Facebook Etiquette For Small Practices
While it may seem trivial to many, there is little room to dispute that it has become a necessity for every business to create, maintain and grow a presence on social media in the digital era.
In no other way are you able to reach and connect with potential clients not just in your local area, but around the globe. And with more than 1.5 billion unique monthly visits, Facebook dominates the world of social networks.
If your practice does not already have a Facebook page, it is time create one. However, simply having a business page does not guarantee that you are utilizing it to its fullest potential.
Here are some easy tips to help you maximize your small practice’s Facebook page to reach more potential clients and boost your social media presence.
Be sure your profile is set up correctly
Since Facebook users will base their first impression of your practice off your profile, it is important to ensure that you have set up your profile correctly.
Facebook offers a number of categories when creating a business page and each will have different elements available. The majority of practices should use the “Local Business” option, as it allows you to highlight more features, such as a map to your location and reviews / ratings.
You should also be sure to fill out as much detailed information as possible regarding your practice in the business description and information sections. Someone coming to your Facebook page for the first time should not have to hunt around to determine what services you offer.
Next, be sure your profile and cover photos are clean, clear, cropped correctly and fit within the image size parameters. Your profile photo will most likely contain your firm’s icon whereas the cover photo can include a more creative image with additional company branding.
If you lack the programs or technical expertise to modify and create images, you can outsource the work for as little as $5 via services such as Fiverr.
Once you are happy with how you profile page represents your practice, it is time to start publishing content. You have the option to post simple text, links, images or videos, so try to mix it up to keep the content fresh.

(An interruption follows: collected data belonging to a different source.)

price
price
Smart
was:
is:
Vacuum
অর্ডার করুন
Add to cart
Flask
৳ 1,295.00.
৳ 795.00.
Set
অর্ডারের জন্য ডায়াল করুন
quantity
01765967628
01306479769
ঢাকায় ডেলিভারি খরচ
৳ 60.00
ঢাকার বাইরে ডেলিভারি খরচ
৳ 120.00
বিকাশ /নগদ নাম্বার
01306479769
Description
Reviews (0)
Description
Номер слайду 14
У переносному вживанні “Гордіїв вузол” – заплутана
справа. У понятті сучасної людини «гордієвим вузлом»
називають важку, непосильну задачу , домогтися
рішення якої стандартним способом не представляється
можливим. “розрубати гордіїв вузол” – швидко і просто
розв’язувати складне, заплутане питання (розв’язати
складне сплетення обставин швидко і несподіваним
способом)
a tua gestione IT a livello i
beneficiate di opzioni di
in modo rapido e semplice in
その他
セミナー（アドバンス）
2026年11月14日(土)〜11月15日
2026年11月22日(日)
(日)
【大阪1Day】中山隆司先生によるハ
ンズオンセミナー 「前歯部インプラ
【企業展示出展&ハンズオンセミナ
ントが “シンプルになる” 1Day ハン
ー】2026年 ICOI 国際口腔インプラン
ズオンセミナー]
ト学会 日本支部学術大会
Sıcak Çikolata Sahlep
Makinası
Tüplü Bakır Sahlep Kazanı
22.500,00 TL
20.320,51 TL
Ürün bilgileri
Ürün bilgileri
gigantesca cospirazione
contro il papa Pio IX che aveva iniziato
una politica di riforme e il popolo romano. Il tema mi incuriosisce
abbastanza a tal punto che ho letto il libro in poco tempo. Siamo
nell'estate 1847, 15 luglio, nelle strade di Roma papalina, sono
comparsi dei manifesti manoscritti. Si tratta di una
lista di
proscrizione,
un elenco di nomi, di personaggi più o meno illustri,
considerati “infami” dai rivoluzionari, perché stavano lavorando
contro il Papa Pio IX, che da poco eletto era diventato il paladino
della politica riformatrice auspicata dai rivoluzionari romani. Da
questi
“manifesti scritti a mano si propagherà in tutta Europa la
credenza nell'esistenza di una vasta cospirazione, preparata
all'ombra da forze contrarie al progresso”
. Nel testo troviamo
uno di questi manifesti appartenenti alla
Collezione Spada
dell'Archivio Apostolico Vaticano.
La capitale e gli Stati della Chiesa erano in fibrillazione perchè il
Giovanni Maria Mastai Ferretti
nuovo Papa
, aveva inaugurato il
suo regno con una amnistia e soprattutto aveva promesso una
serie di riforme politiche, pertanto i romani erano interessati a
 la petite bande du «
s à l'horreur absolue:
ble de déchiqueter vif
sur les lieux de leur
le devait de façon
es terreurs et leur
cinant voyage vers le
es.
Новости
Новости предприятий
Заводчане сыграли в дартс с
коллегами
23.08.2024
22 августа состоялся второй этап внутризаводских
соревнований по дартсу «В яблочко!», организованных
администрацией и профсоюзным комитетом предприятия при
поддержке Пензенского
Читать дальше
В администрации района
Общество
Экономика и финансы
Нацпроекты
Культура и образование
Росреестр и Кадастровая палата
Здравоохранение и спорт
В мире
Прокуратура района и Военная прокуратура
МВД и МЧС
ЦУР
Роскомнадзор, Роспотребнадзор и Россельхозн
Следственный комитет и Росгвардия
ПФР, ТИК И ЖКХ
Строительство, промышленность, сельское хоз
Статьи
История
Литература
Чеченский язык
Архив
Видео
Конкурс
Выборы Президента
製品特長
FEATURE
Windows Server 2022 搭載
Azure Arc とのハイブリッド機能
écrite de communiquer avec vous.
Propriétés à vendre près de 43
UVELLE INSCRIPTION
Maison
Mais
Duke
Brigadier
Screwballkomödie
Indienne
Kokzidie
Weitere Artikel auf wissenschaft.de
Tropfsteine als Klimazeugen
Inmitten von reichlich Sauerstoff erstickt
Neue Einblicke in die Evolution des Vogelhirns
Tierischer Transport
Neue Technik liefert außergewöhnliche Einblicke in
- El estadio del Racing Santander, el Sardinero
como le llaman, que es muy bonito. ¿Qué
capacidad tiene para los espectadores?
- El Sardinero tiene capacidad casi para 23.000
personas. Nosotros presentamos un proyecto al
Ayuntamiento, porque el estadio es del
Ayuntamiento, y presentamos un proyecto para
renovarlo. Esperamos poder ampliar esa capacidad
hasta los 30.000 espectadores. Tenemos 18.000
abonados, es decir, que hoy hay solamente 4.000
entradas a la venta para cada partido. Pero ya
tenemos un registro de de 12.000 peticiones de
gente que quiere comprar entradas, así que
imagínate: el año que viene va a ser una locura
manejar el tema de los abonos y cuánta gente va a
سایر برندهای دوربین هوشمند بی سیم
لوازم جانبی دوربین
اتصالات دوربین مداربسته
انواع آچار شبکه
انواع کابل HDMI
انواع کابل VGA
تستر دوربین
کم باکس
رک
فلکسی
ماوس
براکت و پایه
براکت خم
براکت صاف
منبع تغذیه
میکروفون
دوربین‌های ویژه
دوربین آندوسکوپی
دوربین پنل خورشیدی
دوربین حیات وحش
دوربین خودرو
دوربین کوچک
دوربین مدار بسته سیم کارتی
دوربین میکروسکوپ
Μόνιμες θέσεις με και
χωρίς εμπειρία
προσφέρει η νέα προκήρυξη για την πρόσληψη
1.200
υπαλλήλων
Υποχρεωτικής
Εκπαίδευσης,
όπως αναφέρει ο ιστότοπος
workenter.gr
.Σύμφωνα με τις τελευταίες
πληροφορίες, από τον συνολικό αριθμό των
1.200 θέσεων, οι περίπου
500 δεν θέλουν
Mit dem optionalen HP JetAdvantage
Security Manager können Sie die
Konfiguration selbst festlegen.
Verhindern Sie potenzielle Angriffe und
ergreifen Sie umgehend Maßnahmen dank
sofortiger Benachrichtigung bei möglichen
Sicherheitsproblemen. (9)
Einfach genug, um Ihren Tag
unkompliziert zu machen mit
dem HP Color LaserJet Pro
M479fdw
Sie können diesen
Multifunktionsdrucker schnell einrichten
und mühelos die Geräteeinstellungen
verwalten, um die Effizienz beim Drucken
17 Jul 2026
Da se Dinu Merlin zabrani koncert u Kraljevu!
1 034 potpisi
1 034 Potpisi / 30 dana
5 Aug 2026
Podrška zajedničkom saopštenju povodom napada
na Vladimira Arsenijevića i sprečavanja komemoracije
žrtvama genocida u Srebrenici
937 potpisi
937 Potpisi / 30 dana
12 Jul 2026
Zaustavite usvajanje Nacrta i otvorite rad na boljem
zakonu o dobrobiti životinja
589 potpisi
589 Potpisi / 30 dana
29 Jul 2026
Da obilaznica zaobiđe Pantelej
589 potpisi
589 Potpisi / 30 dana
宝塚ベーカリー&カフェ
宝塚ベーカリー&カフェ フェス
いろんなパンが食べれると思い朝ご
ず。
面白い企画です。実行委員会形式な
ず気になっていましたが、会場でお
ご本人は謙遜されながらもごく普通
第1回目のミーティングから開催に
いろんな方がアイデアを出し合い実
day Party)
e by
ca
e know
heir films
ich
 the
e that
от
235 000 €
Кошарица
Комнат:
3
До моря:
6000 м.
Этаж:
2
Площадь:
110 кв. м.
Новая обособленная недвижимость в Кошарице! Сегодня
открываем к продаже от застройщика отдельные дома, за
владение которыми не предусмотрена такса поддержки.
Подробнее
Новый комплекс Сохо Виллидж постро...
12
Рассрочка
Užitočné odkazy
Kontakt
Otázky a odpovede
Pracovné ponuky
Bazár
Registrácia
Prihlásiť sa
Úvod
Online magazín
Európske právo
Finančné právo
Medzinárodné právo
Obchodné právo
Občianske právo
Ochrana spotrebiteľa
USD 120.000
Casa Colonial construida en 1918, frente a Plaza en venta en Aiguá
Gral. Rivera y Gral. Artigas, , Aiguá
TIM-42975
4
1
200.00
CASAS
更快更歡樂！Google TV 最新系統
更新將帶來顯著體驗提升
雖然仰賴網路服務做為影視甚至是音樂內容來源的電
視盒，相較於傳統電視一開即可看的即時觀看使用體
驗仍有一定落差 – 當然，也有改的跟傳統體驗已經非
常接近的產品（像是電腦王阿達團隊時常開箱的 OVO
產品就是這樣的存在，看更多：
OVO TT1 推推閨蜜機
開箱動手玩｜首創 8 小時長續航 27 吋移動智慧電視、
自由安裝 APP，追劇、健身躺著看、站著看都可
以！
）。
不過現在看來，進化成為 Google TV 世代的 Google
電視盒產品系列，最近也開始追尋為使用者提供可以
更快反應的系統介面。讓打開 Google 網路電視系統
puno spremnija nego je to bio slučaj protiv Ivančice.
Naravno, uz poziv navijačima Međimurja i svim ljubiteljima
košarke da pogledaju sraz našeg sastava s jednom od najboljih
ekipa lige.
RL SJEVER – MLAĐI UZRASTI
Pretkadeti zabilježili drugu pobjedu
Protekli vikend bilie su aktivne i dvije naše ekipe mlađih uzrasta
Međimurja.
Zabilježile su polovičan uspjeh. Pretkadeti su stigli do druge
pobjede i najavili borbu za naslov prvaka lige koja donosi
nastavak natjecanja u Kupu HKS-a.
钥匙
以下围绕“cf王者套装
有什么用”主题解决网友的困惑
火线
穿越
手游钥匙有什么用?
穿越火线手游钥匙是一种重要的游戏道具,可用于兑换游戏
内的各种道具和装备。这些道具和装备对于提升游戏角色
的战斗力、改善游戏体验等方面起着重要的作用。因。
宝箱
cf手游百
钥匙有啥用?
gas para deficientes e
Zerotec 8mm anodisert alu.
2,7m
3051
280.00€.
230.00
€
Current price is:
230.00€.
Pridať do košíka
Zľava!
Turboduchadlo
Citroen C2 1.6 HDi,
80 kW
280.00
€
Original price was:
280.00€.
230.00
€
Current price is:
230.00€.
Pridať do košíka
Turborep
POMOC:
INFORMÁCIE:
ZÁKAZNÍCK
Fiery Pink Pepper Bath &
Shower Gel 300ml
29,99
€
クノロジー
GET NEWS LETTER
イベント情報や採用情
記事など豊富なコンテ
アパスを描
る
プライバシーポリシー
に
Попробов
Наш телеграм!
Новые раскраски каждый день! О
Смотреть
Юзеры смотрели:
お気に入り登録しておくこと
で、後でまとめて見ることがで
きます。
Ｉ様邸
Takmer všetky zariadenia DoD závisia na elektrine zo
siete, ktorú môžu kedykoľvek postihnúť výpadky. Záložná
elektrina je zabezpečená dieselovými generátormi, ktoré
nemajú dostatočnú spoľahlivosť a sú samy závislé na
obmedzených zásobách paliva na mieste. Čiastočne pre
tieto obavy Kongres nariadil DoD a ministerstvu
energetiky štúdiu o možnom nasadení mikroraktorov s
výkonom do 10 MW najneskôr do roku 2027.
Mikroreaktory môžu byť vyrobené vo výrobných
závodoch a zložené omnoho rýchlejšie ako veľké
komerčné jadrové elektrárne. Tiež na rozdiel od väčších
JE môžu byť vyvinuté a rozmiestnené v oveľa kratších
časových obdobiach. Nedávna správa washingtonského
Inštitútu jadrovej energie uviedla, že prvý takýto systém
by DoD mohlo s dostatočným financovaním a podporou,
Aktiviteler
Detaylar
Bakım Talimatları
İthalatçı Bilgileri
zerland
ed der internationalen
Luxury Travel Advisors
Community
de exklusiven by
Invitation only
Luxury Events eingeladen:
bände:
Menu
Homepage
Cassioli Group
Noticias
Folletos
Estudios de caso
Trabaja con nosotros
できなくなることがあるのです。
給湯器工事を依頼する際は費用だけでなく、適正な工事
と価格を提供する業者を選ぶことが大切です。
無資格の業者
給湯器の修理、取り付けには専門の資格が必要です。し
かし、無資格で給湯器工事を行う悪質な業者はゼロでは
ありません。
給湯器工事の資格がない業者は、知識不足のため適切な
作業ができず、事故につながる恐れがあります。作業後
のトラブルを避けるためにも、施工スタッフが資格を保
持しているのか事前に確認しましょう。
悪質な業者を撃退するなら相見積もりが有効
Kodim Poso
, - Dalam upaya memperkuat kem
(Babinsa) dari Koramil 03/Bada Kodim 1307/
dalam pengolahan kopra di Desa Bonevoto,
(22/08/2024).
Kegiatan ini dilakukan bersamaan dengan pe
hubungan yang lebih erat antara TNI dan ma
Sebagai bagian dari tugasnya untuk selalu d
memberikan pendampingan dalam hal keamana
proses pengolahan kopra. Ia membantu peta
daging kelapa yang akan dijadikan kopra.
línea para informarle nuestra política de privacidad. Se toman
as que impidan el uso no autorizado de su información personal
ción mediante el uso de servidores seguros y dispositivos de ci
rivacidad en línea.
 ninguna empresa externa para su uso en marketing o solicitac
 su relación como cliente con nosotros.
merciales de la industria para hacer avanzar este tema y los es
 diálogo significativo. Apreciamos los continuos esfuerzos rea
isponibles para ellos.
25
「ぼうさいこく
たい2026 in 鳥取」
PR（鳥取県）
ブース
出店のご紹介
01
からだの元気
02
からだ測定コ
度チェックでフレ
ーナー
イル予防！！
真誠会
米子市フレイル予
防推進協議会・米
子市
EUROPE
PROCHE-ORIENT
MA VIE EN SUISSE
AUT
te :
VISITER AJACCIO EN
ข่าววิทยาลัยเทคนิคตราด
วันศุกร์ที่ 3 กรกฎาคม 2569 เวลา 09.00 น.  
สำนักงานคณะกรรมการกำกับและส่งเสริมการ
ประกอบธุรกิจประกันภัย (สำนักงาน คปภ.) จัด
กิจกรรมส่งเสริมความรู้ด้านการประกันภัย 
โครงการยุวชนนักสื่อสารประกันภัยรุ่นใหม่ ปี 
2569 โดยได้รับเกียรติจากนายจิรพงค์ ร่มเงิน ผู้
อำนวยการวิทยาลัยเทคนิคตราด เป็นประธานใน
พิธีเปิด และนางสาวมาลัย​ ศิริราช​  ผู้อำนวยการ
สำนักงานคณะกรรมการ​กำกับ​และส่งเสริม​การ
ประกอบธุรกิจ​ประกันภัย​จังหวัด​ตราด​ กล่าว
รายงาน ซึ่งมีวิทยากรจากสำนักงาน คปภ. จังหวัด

A common mistake that many small businesses make is to use their Facebook page merely as a platform to advertise their services. While you can sprinkle those in occasionally, you are not going to gain a very large following through hundreds of posts about your tax preparation assistance.
Get creative. Offer tips, make special deals, share useful posts, link to your blog posts, share images and memes — it will take useful and engaging content to build a following.
There is a fairly common social marketing standard known as the 70 / 20 / 10 rule:
- 70 percent of your posts should be about building your brand’s reputation. This means offering creative information that your target audience will find useful, which improves your reputation. For example, a financial advising firm could offer daily budgeting tips to help save towards an end-of-the-year vacation.
- 20 percent of your posts should be sharing content by others. Social media is about creating networks, and there are likely other sources out there that have created valuable information that is worth sharing with your audience.
- 10 percent of your posts should be promotional. Here is where you get to advertise why your Facebook fans should consider you as their go-to source for the services your practice provides.
One final thing to remember is that you need to post daily and try to interact with your fans. While that may seem excessive and a waste of time, creating a page and leaving it barren of new posts for weeks is a good way to lose fans instead of gain them.
Fortunately, there are services out there that allow you to easily que content days or weeks in advance, so it is not as difficult or time-consuming as it sounds to have daily content ready to go.
Social media has changed the way businesses interact with their customers, and Facebook can be a valuable tool for small practices to reach their target audience. Just remember, you need to follow the common rules of social etiquette if you want your fan base to grow and reach new potential customers.